Betty demonstrated facilitator of learning by speaking with the family about A.R’s condition. Nikki showed some clinical inquiry by realizing that A.R.’s condition was changing. Betty showed clinical inquiry by knowing that the situation had deteriorated and A.R. needed a change in her level of care.

Both nurses intervened appropriately with the needs of the patient; however, early recognition of sepsis might have improved the patient’s outcomes. Drawing a CBC earlier at the start of the change in condition might have lead to an earlier diagnosis of sepsis and a better outcome. A.R. might have benefited from Nikki and Betty being stronger advocates.

Conclusion

Sepsis will continue to be a major clinical disease process. Healthcare workers need to be educated on early recognition and treatment interventions.
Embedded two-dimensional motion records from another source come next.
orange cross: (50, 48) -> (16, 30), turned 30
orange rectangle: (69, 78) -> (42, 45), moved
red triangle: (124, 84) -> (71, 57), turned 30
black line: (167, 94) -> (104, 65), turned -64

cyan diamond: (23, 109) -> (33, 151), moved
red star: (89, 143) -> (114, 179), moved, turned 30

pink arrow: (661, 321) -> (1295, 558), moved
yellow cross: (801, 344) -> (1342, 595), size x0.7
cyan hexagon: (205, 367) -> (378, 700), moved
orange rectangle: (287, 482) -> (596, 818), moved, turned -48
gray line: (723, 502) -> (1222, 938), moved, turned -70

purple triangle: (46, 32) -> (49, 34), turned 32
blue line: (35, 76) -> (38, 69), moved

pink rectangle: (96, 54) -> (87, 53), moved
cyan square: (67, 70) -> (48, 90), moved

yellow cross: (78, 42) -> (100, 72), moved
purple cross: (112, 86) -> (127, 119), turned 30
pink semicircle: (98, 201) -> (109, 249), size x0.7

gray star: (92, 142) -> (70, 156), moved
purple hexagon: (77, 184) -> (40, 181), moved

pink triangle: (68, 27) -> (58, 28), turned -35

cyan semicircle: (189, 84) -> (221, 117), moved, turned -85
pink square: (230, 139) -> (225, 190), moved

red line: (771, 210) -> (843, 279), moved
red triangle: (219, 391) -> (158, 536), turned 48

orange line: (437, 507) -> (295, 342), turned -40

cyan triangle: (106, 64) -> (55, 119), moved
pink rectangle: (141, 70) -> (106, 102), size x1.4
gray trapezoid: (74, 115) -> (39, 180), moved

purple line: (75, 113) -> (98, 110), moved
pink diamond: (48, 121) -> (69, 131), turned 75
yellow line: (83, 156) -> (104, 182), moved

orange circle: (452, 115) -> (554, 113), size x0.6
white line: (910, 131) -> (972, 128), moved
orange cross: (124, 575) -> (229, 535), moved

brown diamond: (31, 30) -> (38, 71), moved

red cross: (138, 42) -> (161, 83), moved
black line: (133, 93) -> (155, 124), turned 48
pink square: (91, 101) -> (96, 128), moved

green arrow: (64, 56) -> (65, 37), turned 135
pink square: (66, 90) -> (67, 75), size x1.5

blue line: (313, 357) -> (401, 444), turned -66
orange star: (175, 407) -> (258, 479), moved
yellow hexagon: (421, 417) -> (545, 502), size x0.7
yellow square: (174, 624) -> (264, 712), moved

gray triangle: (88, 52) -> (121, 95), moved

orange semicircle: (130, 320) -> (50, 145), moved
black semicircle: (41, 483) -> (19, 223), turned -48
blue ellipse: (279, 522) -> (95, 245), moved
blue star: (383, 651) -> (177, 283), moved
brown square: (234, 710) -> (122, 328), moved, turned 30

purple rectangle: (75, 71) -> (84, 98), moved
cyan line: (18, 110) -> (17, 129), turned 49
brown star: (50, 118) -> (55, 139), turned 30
The Surviving Sepsis Campaign outlines recognition and treatment protocols while the Synergy Model helps to identify patients’ needs and nurses’ competencies. By utilizing both of these tools, healthcare workers can help identify sepsis early and improve patient outcomes.


References

Curley, M. (1998). Patient-nurse synergy: optimizing patients’ outcomes. American Journal of Critical Care. 1998: 7:64-72. 

Howell, G. & Tisherman, S. (2006). Management of sepsis. Surgical Clinics of North America Journal, 86, 1523-1539. Retrieved November 29, 2009.

Kaplow, R. (2002). The Synergy Model in Practice Applying the Synergy Model to  Nursing Education. Critical Care Nurse. Vol. 22 (3). 

Kaplow,R. & Hardin, S. (2007). Critical care nursing: Synergy for optimal outcomes. (pp 622). Sudbury, MA: Jones and Bartlett Publishers.

Mullen, J. (2002). The synergy model in practice: the synergy model as a framework for nursing rounds. Critical Care Nurse, 22,6, 66-68. Retrieved November 29, 2009.

Neviere, R. (2009). Sepsis and the systemic inflammatory response syndrome: definitions, epidemiology, and prognosis. UpToDate.

O’Brien, J., Ali, N., Aberegg, S., & Abraham, E. (2007). Sepsis. American Journal of Medicine, 120, 1012-1022. Retrieved November 29, 2009.

Wheeler, A. (2007). Recent developments in the diagnosis and management of severe sepsis. Chest Journal, 132, 6, 1967-1975.